Prosecutors will have to discard statements made to the police by a man charged with murdering his estranged wife because those statements were taken in the absence of a lawyer, a court has ruled.
Madam Justice Consuelo Scerri Herrera said that whatever Andrew Mangion told the police during questioning could prejudice the overall fairness of the proceedings.
This was despite the fact that the law at the time, five years ago, only allowed suspects to consult their lawyer for up to one hour before their interrogation and before the lawyer’s presence was made mandatory.
Mangion, 45, is facing a trial by jury, with a potential life sentence hanging over his head, for his alleged involvement in the murder of his estranged wife, Eleonor Mangion-Walker whose body was found by the police dumped under wooden pallets in a Qormi warehouse on July 3, 2016, following a tip-off.
Mangion turned himself in a few days after the murder amid a nationwide police manhunt launched following the discovery of the body. He stands charged with killing the mother of his young daughter.
'Statement inadmissible'
Madam Justice Scerri Herrera was ruling on preliminary pleas raised by the man’s lawyers.
She quoted a raft of jurisprudence in her near 100-page decision, including rulings by the European Court of Human Rights which observed that the concept of fairness enshrined in the European Convention requires that the accused be given the benefit of the assistance of a lawyer already at the initial stages of police interrogation.
In one such ruling, the court had said that "the lack of legal assistance during an applicant’s interrogation would constitute a restriction of his defence rights in the absence of compelling reasons that do not prejudice the overall fairness of the proceedings.”
The judge said that although this right was not part of Malta’s law at the time of Mangion’s arrest and interrogation, the court could not discard the fact that anything he could have said during the police questioning would render unfair the judicial process against him.
She said that despite the voluminous caselaw on this legal point, the court did not have “legal certainty” on this issue.
The judge noted that Mangion’s statement released to the police during his two interrogations on July 12 and 13, 2016, was “quite voluminous” and that although he is not admitting that he killed Mangion-Walker, there are several instances where he is incriminating himself.
“Therefore, when corroborated with other evidence, it can have a significant impact on the proceedings against the accused,” the judge observed.
“While in no way declaring that the statement released by the accused as detrimental to [his] rights, and in view of the fact that the courts to this day still give different directions as to [the admissibility] of a statement which has been taken in the absence of an advocate or legal procurator, the court [believes that] in the interests of justice and the integrity of the process, this statement, as well as any reference to it, shall be declared inadmissible,” the judge ruled.

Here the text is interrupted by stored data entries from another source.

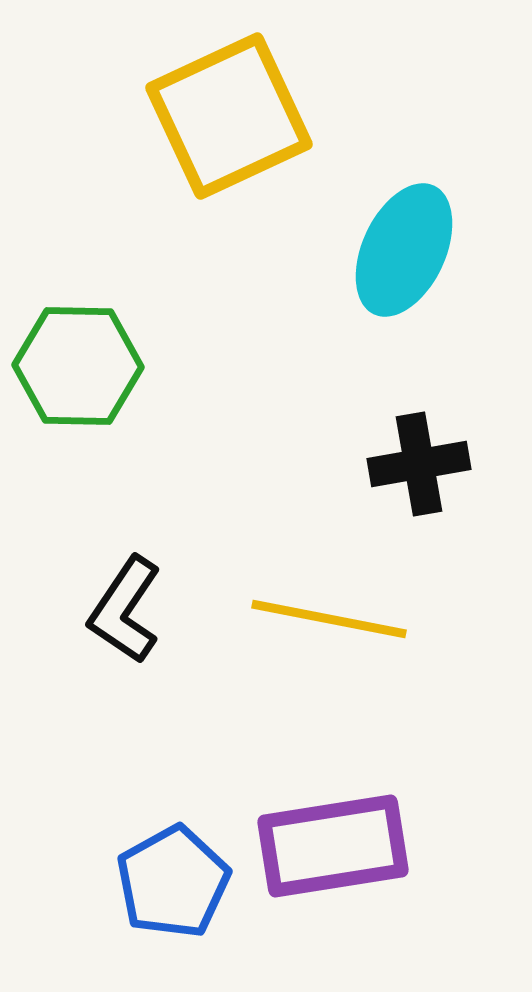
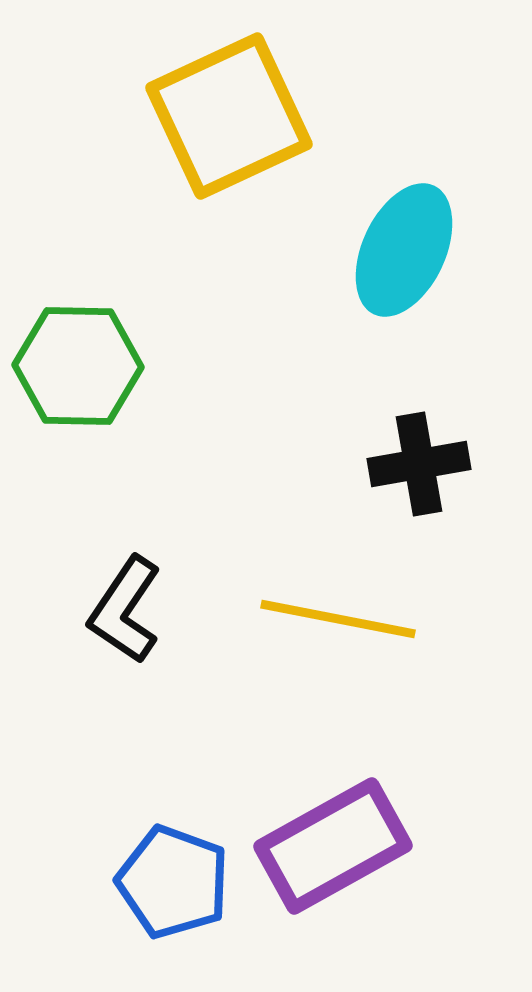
yellow line: moved 9 px right
purple rectangle: rotated 20 degrees counterclockwise
blue pentagon: rotated 23 degrees counterclockwise
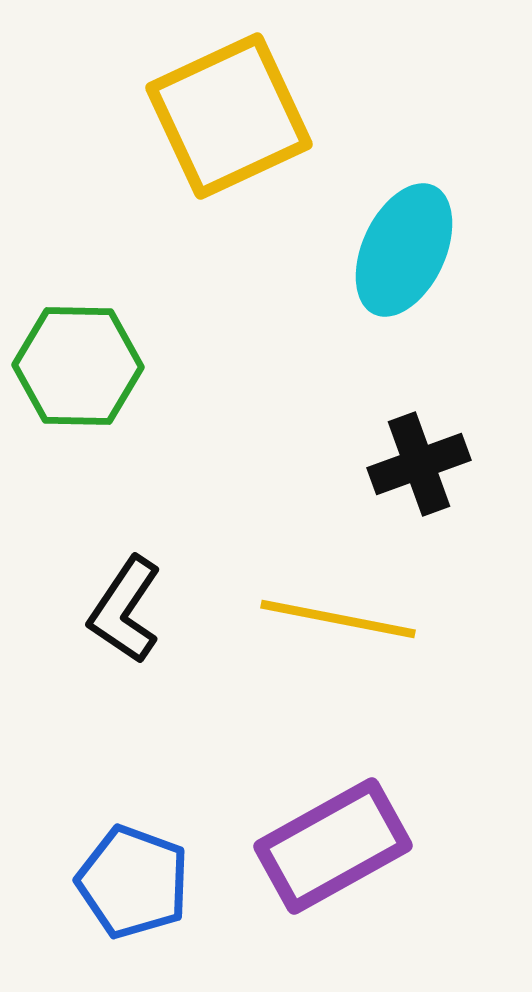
black cross: rotated 10 degrees counterclockwise
blue pentagon: moved 40 px left
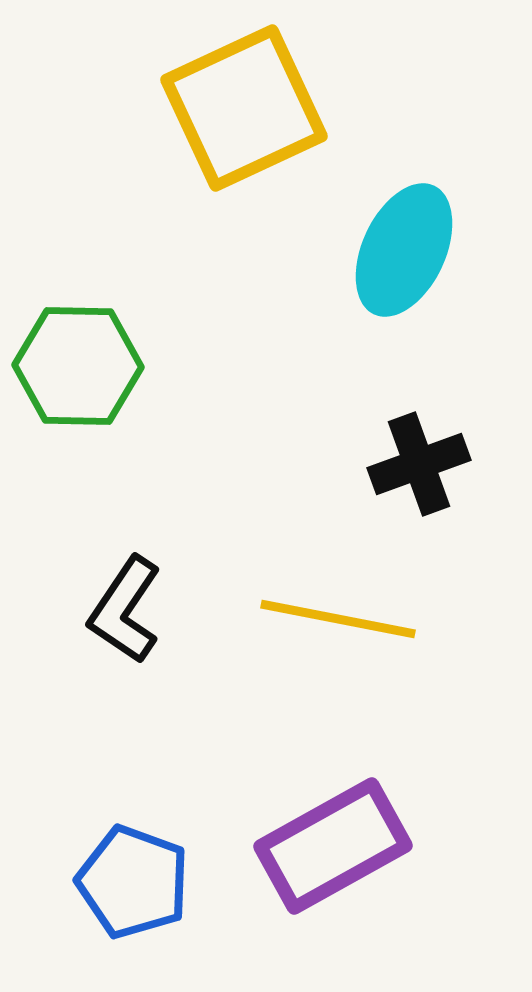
yellow square: moved 15 px right, 8 px up
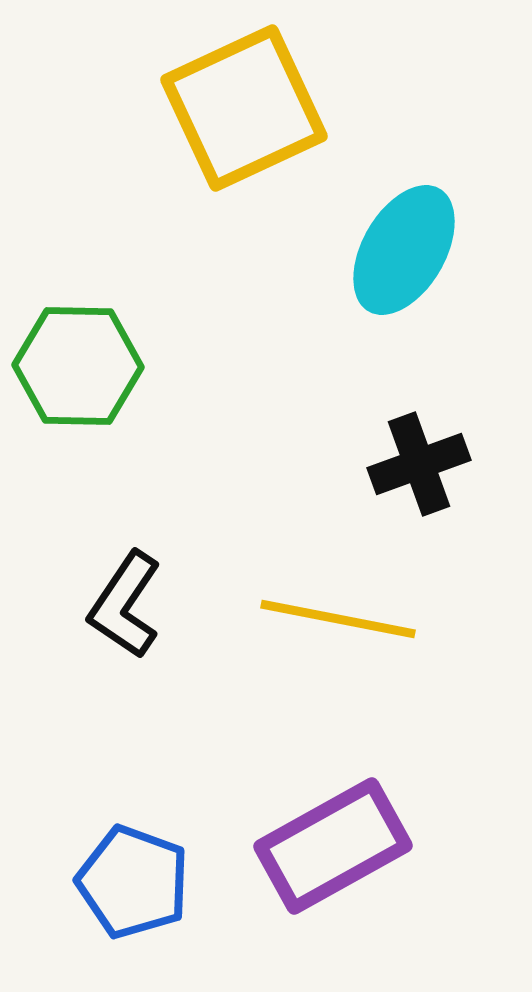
cyan ellipse: rotated 5 degrees clockwise
black L-shape: moved 5 px up
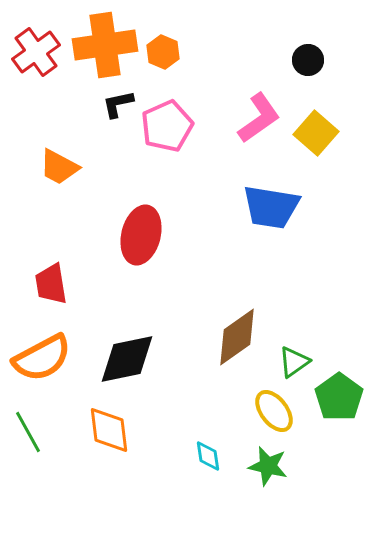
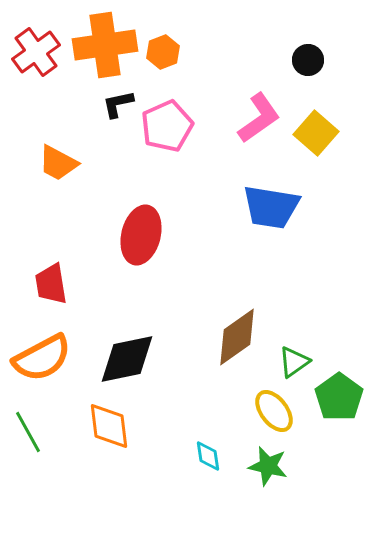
orange hexagon: rotated 16 degrees clockwise
orange trapezoid: moved 1 px left, 4 px up
orange diamond: moved 4 px up
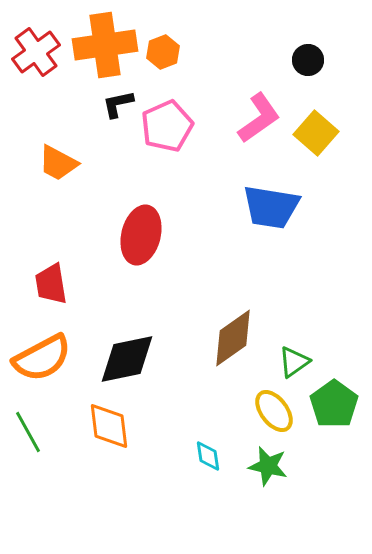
brown diamond: moved 4 px left, 1 px down
green pentagon: moved 5 px left, 7 px down
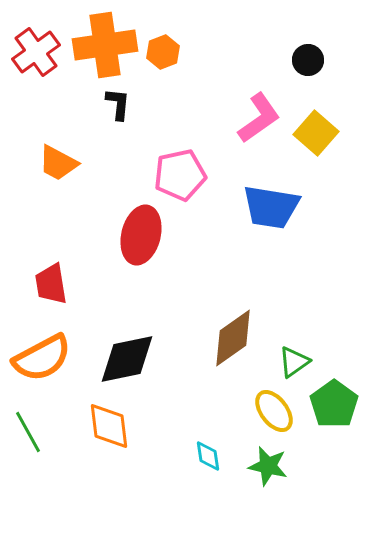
black L-shape: rotated 108 degrees clockwise
pink pentagon: moved 13 px right, 49 px down; rotated 12 degrees clockwise
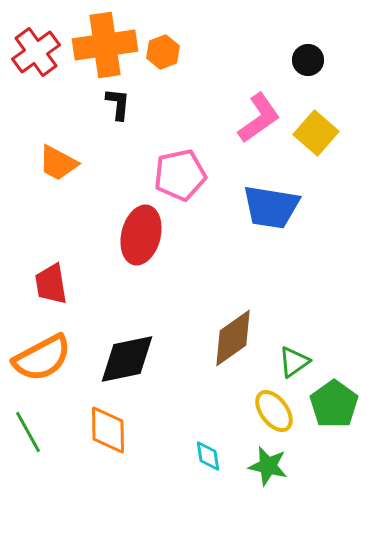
orange diamond: moved 1 px left, 4 px down; rotated 6 degrees clockwise
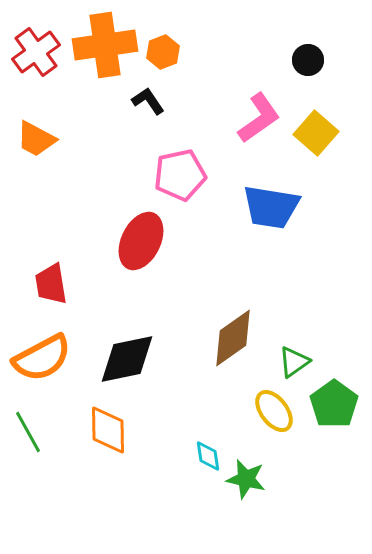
black L-shape: moved 30 px right, 3 px up; rotated 40 degrees counterclockwise
orange trapezoid: moved 22 px left, 24 px up
red ellipse: moved 6 px down; rotated 12 degrees clockwise
green star: moved 22 px left, 13 px down
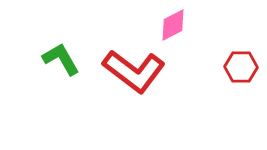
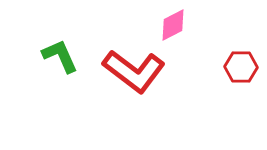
green L-shape: moved 1 px left, 3 px up; rotated 6 degrees clockwise
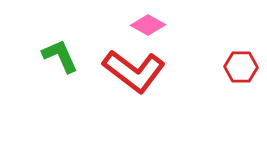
pink diamond: moved 25 px left; rotated 56 degrees clockwise
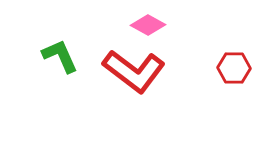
red hexagon: moved 7 px left, 1 px down
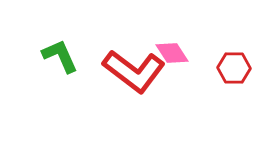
pink diamond: moved 24 px right, 28 px down; rotated 28 degrees clockwise
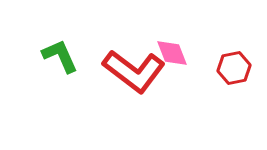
pink diamond: rotated 12 degrees clockwise
red hexagon: rotated 12 degrees counterclockwise
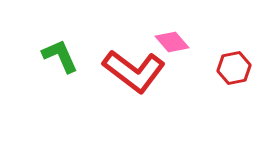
pink diamond: moved 11 px up; rotated 20 degrees counterclockwise
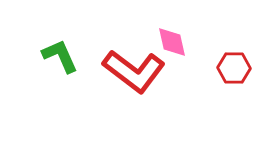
pink diamond: rotated 28 degrees clockwise
red hexagon: rotated 12 degrees clockwise
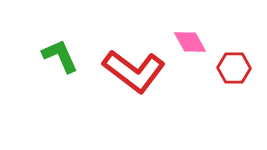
pink diamond: moved 18 px right; rotated 16 degrees counterclockwise
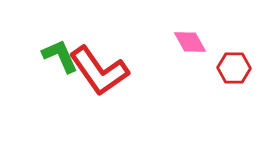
red L-shape: moved 35 px left; rotated 18 degrees clockwise
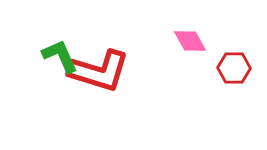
pink diamond: moved 1 px up
red L-shape: rotated 38 degrees counterclockwise
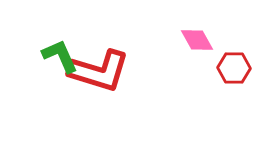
pink diamond: moved 7 px right, 1 px up
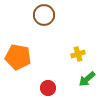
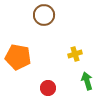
yellow cross: moved 3 px left
green arrow: moved 2 px down; rotated 114 degrees clockwise
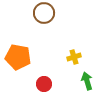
brown circle: moved 2 px up
yellow cross: moved 1 px left, 3 px down
red circle: moved 4 px left, 4 px up
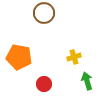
orange pentagon: moved 1 px right
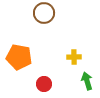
yellow cross: rotated 16 degrees clockwise
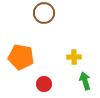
orange pentagon: moved 2 px right
green arrow: moved 2 px left
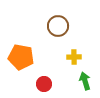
brown circle: moved 14 px right, 13 px down
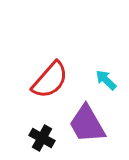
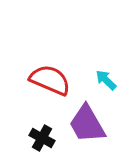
red semicircle: rotated 108 degrees counterclockwise
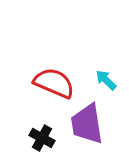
red semicircle: moved 4 px right, 3 px down
purple trapezoid: rotated 21 degrees clockwise
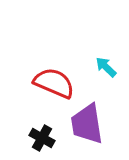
cyan arrow: moved 13 px up
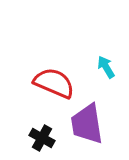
cyan arrow: rotated 15 degrees clockwise
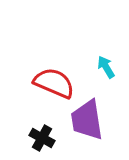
purple trapezoid: moved 4 px up
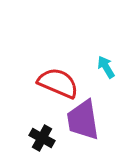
red semicircle: moved 4 px right
purple trapezoid: moved 4 px left
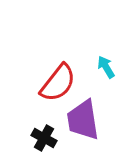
red semicircle: rotated 105 degrees clockwise
black cross: moved 2 px right
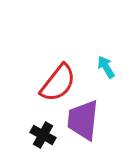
purple trapezoid: rotated 15 degrees clockwise
black cross: moved 1 px left, 3 px up
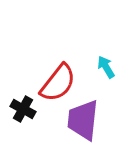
black cross: moved 20 px left, 26 px up
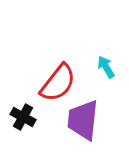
black cross: moved 8 px down
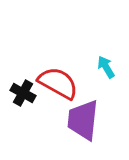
red semicircle: rotated 99 degrees counterclockwise
black cross: moved 24 px up
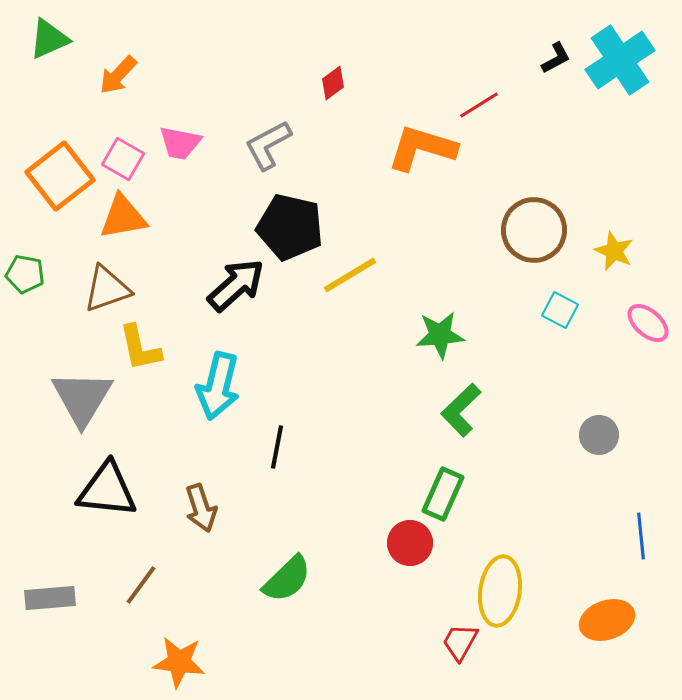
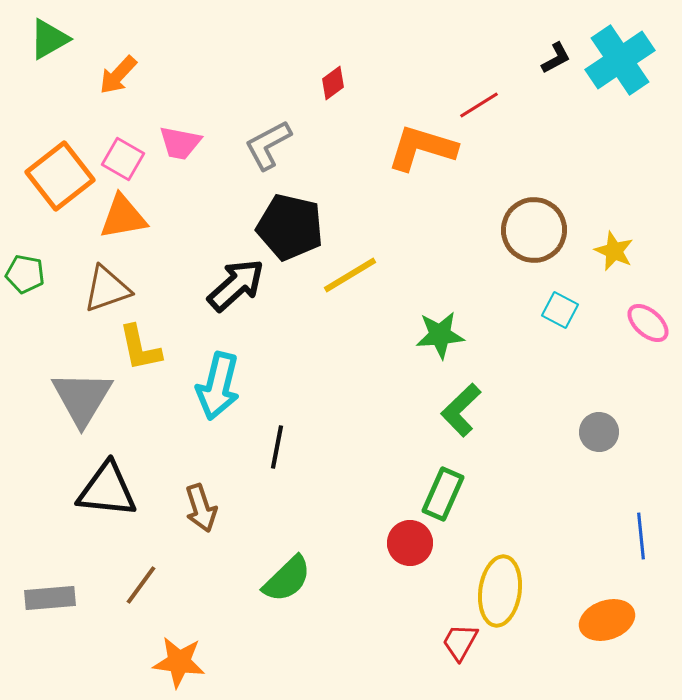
green triangle: rotated 6 degrees counterclockwise
gray circle: moved 3 px up
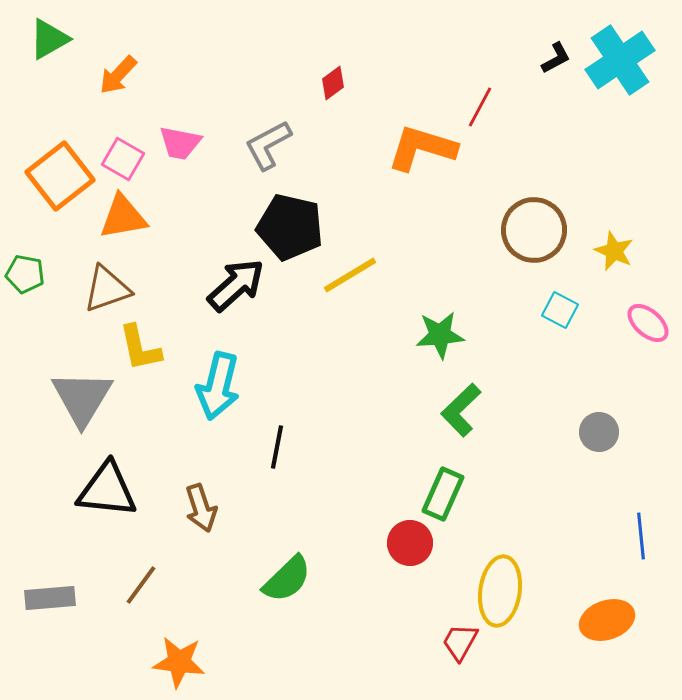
red line: moved 1 px right, 2 px down; rotated 30 degrees counterclockwise
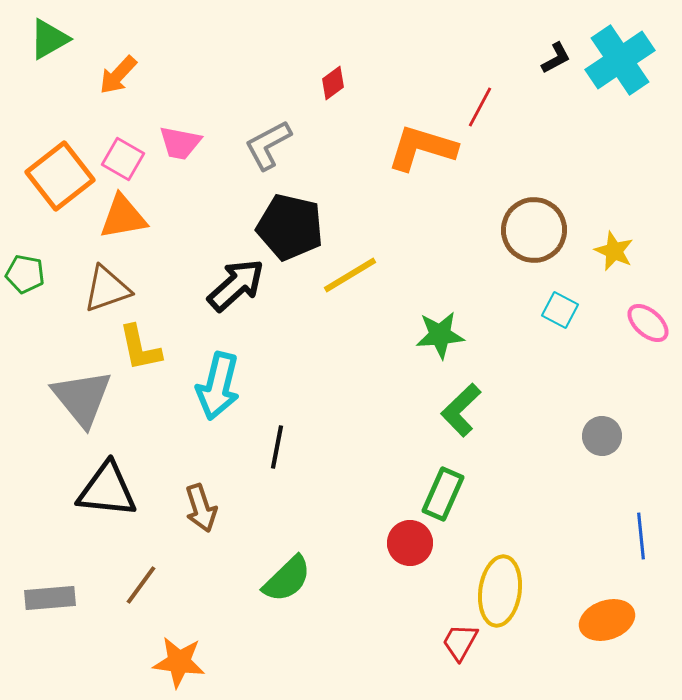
gray triangle: rotated 10 degrees counterclockwise
gray circle: moved 3 px right, 4 px down
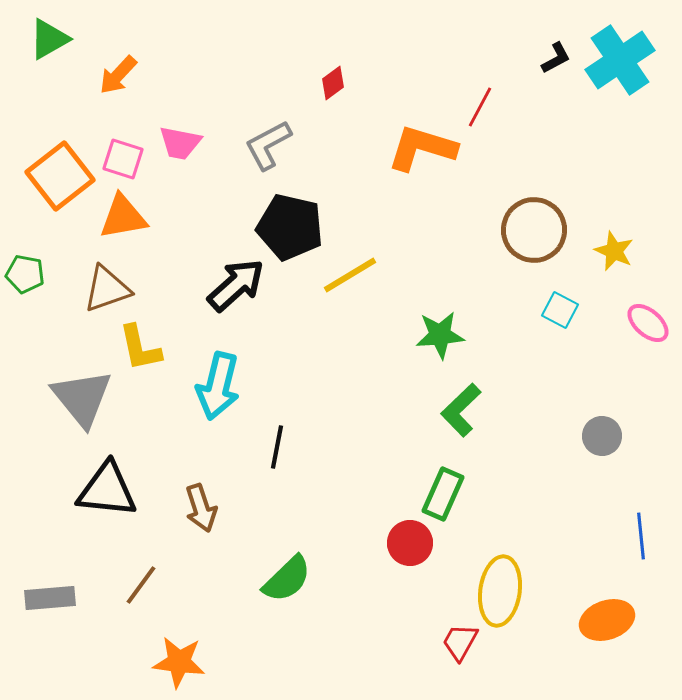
pink square: rotated 12 degrees counterclockwise
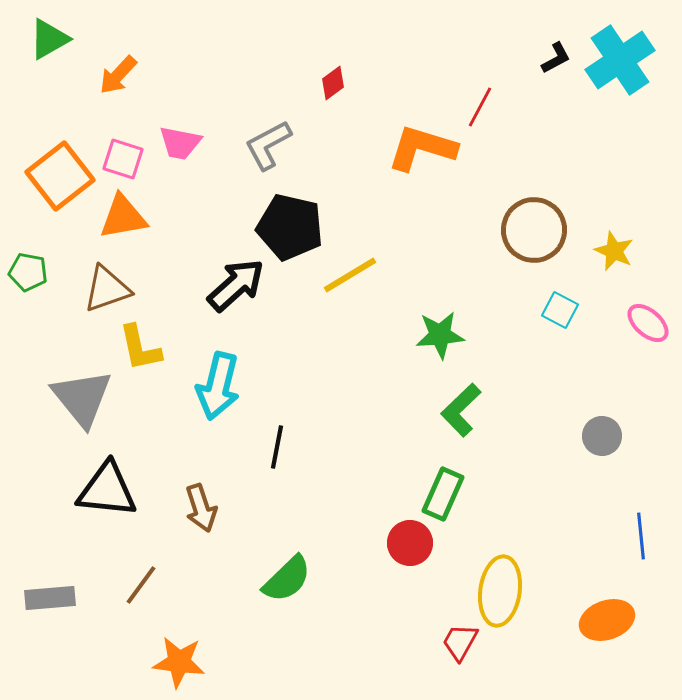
green pentagon: moved 3 px right, 2 px up
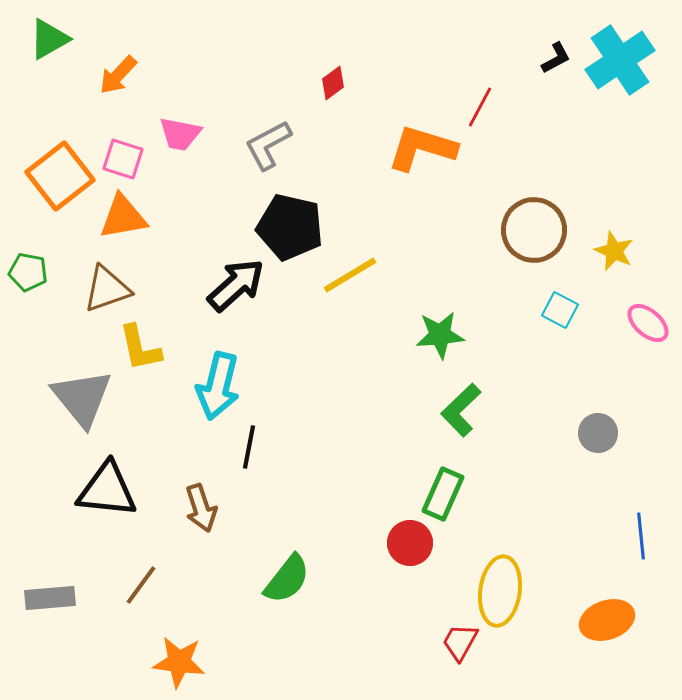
pink trapezoid: moved 9 px up
gray circle: moved 4 px left, 3 px up
black line: moved 28 px left
green semicircle: rotated 8 degrees counterclockwise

She ordered the removal of both statements, their transcript and any reference to the statements from the acts of the proceedings, including testimonies given by other people during the course of the compilation of evidence against the accused.
According to media reports of the compilation of evidence, police superintendent Keith Arnaud told the court how Mangion claimed under interrogation that two armed men had grabbed his wife when she was leaving his Swieqi garage and murdered her before his very eyes.
He told police that the two men held both of them at gunpoint and claimed that one of the men got a plank of wood out of a shoulder bag and repeatedly bashed Mangion-Walker on the head with it.
He said he panicked once the two men fled as he feared he would be blamed for his wife’s murder.